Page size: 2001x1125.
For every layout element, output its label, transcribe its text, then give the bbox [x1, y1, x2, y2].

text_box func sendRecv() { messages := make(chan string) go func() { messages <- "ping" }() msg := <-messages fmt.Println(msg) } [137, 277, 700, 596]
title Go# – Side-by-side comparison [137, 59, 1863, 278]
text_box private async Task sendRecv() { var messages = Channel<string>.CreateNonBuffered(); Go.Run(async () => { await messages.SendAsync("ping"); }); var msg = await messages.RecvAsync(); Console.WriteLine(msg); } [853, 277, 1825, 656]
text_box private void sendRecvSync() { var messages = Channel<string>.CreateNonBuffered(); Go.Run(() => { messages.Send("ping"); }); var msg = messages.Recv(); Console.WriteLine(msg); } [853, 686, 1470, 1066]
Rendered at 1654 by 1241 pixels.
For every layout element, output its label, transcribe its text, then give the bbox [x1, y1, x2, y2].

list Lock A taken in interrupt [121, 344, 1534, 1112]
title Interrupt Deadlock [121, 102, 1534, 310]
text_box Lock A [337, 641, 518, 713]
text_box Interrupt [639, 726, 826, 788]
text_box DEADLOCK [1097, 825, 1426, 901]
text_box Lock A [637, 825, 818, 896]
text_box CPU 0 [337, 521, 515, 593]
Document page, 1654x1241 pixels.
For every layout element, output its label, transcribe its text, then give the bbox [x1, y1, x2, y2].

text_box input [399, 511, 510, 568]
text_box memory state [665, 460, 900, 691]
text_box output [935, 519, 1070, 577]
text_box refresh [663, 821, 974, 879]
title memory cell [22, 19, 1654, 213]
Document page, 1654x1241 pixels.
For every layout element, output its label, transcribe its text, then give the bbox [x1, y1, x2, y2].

## [TASK BRIEF]
Transcribe the records exactly, starting at the line containing "Rendered at 1654 by 1241 pixels." and ending with the final line of the records.

## [THE RESPONSE]
Rendered at 1654 by 1241 pixels.
For every layout element, output its label, transcribe its text, then give the bbox [x1, y1, x2, y2].

list Lock A taken in interrupt [121, 344, 1534, 1112]
title Interrupt Deadlock [121, 102, 1534, 310]
text_box Lock A [337, 641, 518, 713]
text_box Interrupt [639, 726, 826, 788]
text_box DEADLOCK [1097, 825, 1426, 901]
text_box Lock A [637, 825, 818, 896]
text_box CPU 0 [337, 521, 515, 593]
Document page, 1654x1241 pixels.
For every layout element, output its label, transcribe its text, then give the bbox [x1, y1, x2, y2].

text_box input [399, 511, 510, 568]
text_box memory state [665, 460, 900, 691]
text_box output [935, 519, 1070, 577]
text_box refresh [663, 821, 974, 879]
title memory cell [22, 19, 1654, 213]
Document page, 1654x1241 pixels.
For every layout element, output its label, transcribe its text, then give the bbox [x1, y1, x2, y2].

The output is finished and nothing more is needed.